Blast Furnaces were utilized by CF&I until the early 1980s when a more environmentally friendly and economic method of steelmaking took precedence, with the company relying more on scrap metal rather than raw product for steel production.
Throughout the late 19th and 20th century, CF&I dominated local and regional land ownership in the Western United States with land holdings and mining interests in six different states. To decide where to purchase land or where to mine, CF&I employed dozens of surveying teams to examine the land before a significant investment in time and money was made. Surveying is the process using measurement and mapping of the surrounding environment using mathematical calculations.

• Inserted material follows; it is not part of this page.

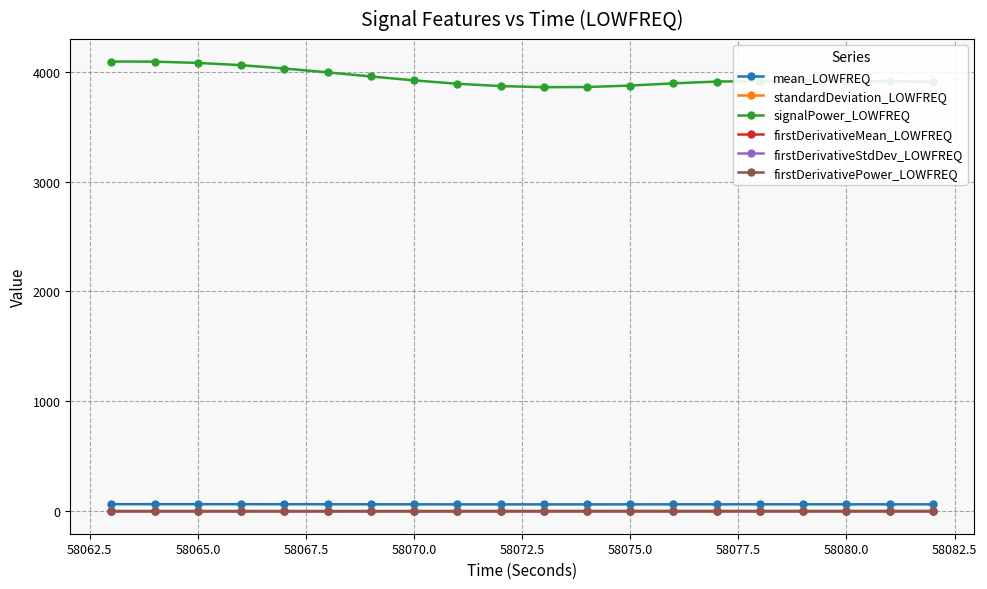

True or false: mean_LOWFREQ and firstDerivativeStdDev_LOWFREQ cross at least once.

False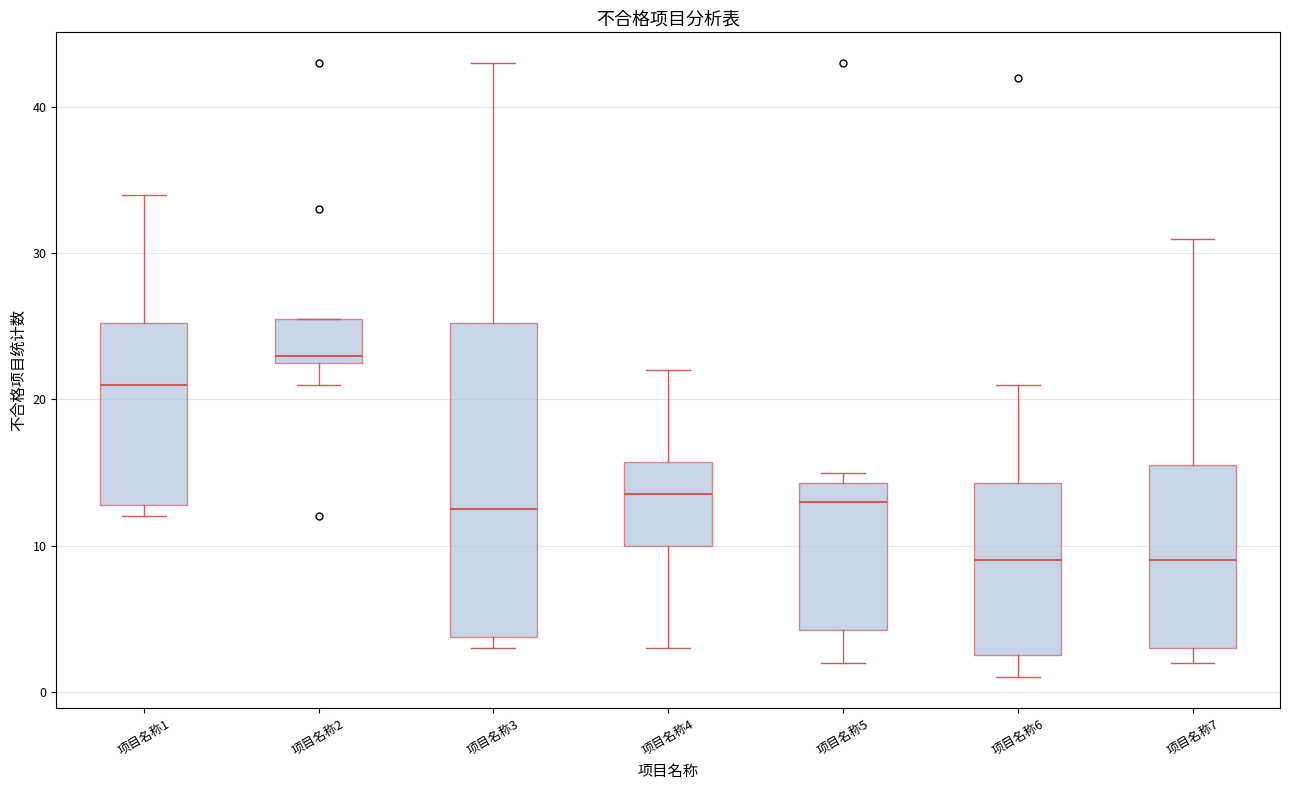

Which box's median line is the highest?

项目名称2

This mountain transit with partial vertical circle compass and Y-level were just two of many tools used by the dozens of employees who surveyed land for the company. After returning from the field, their calculations would then be given to the staff cartographers who would painstakingly draw maps detailing their findings. To learn more about the Steelworks Center map collection, contact the Steelworks Archives department at (719) 564-9086 ext. 107 or view some of the many maps from the collection on our website
Donated to the Steelworks Center in 2006.
With temperatures reaching into the thousands of degrees in the steelmaking process, CF&I employees found it much safer to regulate and record accurate temperatures using a tool known as an optical pyrometer. This pyrometer, which dates to the 1940s or 1950s, measures temperature by means of calculating the intensity of the light of a particular wavelength emitted by a hot substance, such as steel. The pyrometer makes it calculations by comparing the radiation of the hot object produced with the radiation produced by a hot filament (such as a thin wire through which electricity flows, such as the wire in an old-fashioned incandescent light bulb, which glows white when it gets hot). Accurate temperatures are important in the steelmaking process to allow for scientific processes, such as carbonization, to occur.
To use the tool, the operator would look through the telescopic eyepiece, through a red filter (to protect his or her eyes) at the object they were measuring, such as a ladle full of steel. What they would see is a dull red glow from the hot object with a line of brighter light from the filament and superimposed on top of the image of the steel. The knob on the side could be turned to adjust the electric current passing through the filament. This makes the filament a bit hotter or colder and alters the light it gives off. When the filament was exactly the same brightness as the hot object they were measuring, it effectively would disappear because the radiation produced would be the same color. At that point, the operator would stop looking through the eyepiece and read the temperature on the side of the meter, recording it on a chart.
Donated to the Steelworks Center of the West by EVRAZ Rocky Mountain Steel in 2004.